Сухо потрескивали, постреливали поленья, разгораясь. С котелка на плиту стекали крупные капли и с шипением превращались в пар Заунывно гудел ветер в трубе. Под полом скреблась мышь.
На белом от морозных узоров окне качалась черная тень лохматой головы Вадима.
Богдан Данилович на корточках сидел перед топкой плиты, смотрел в проем открытого поддувала, бездумно ждал, когда же там снова мелькнет золотистая искорка. При этом он медленно раскачивался из стороны в сторону и сначала насвистывал, а потом принялся вполголоса мурлыкать мотив первой пришедшей ему на память песни.
И вдруг Вадим запел. Неровным, тонким, готовым каждое мгновение оборваться голосом он вывел:
Богдан Данилович стал потихоньку подпевать. Впервые за дни, прошедшие после ухода жены, он почувствовал желаемое облегчение. Трудный разговор с сыном остался позади. И ему показалось даже, что этот разговор как-то сблизил их. Просто Вадим больше был с матерью, привык, привязался к ней. Но он — мужчина, и он — Шамов. Вот они рядом. Вместе. Варят картошку и поют. Конечно, картошка не бог весть какое лакомство. Да за этим дело не станет. Все, что нужно, будет у них. И женские руки будут. Все, все будет.

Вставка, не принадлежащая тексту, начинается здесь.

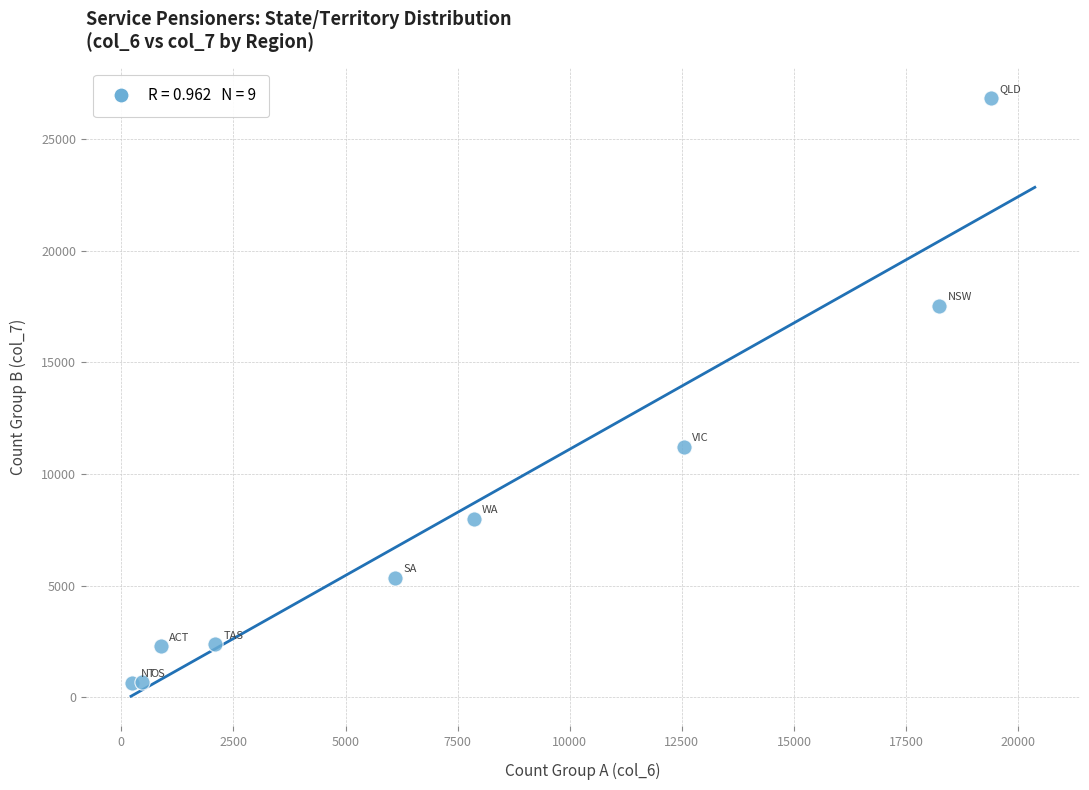

What Y value in the scatter plot is closest to 13756?

11207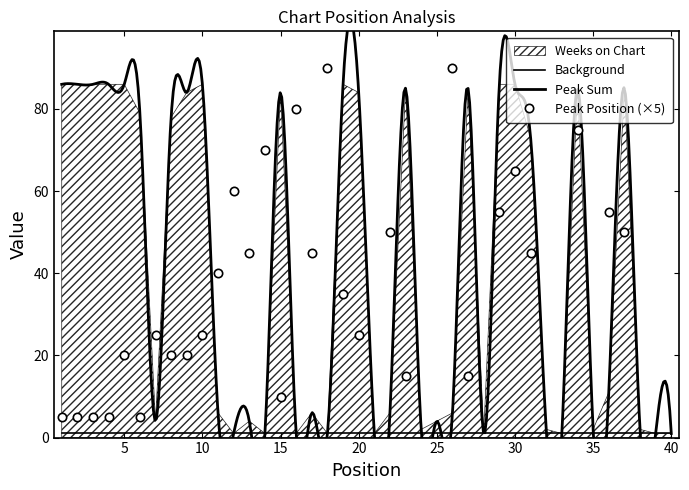

Which category has the lowest value across all series?

1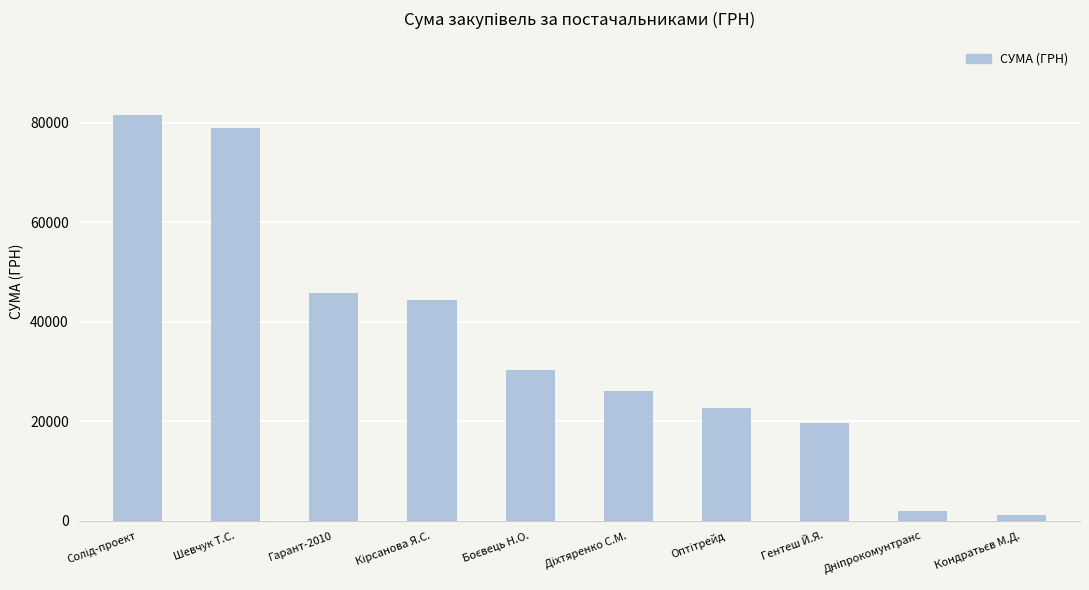

What is the maximum value shown in the chart?

81589.2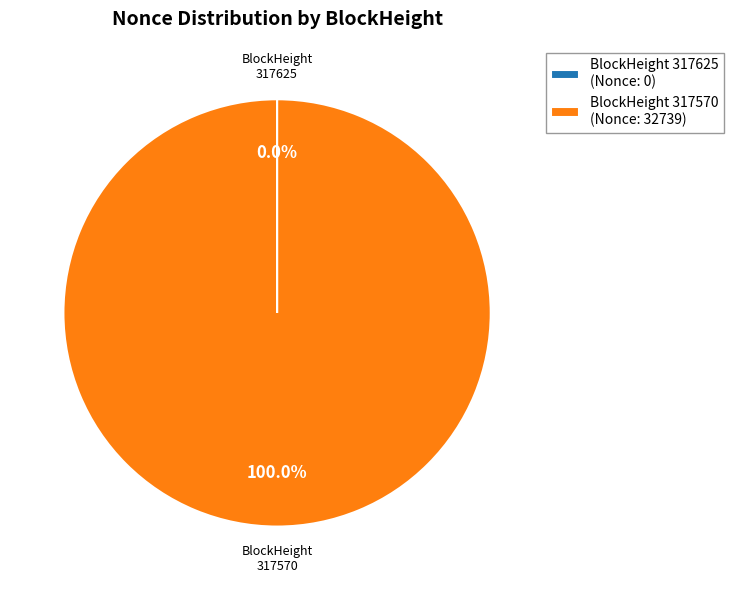

Which category has the biggest portion of the pie?

BlockHeight 317570 (Nonce: 32739)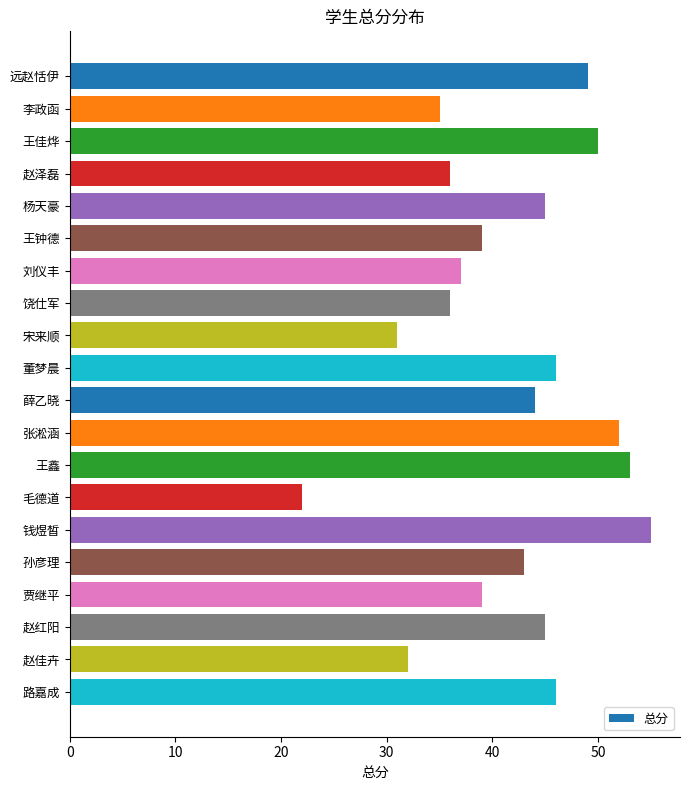

The chart shows a value of 16 at 赵泽磊. True or false?

False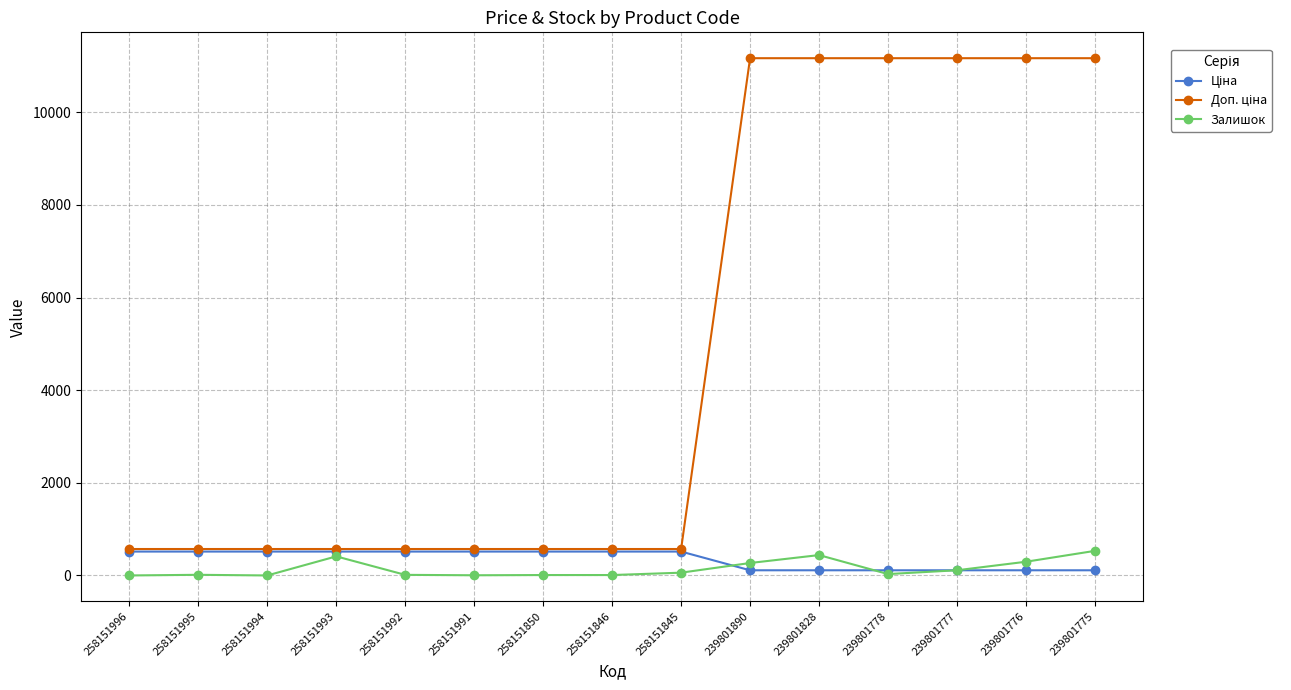

What is the maximum value shown in the chart?

11169.0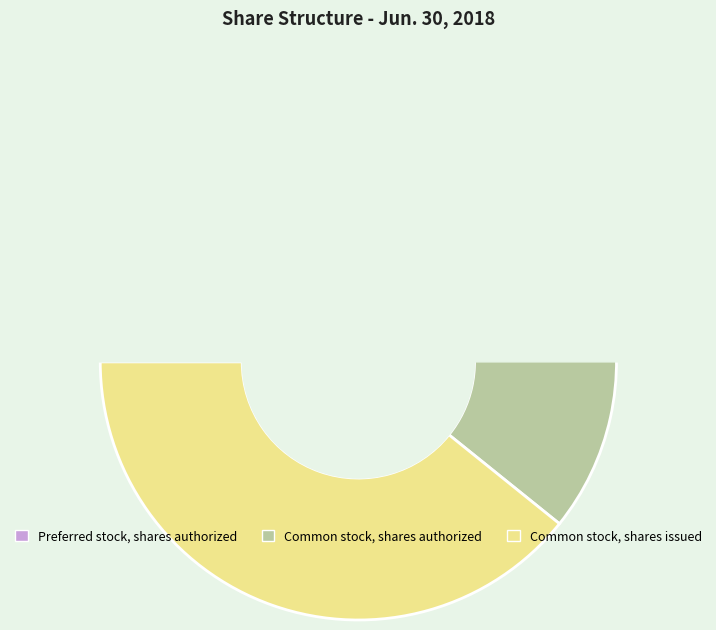

True or false: Common stock, shares authorized accounts for 53% of the total.

False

Вадим пел, широко раскрытыми глазами, не мигая, смотрел на синий узор обоев перед собой и видел мать…
ГЛАВА ТРЕТЬЯ
Младшего Ермакова провожали торжественно и шумно. У вокзала собралось множество людей. Смущенный Володя стоял, неловко прижимая к груди маленький букетик пожухлых от мороза живых цветов.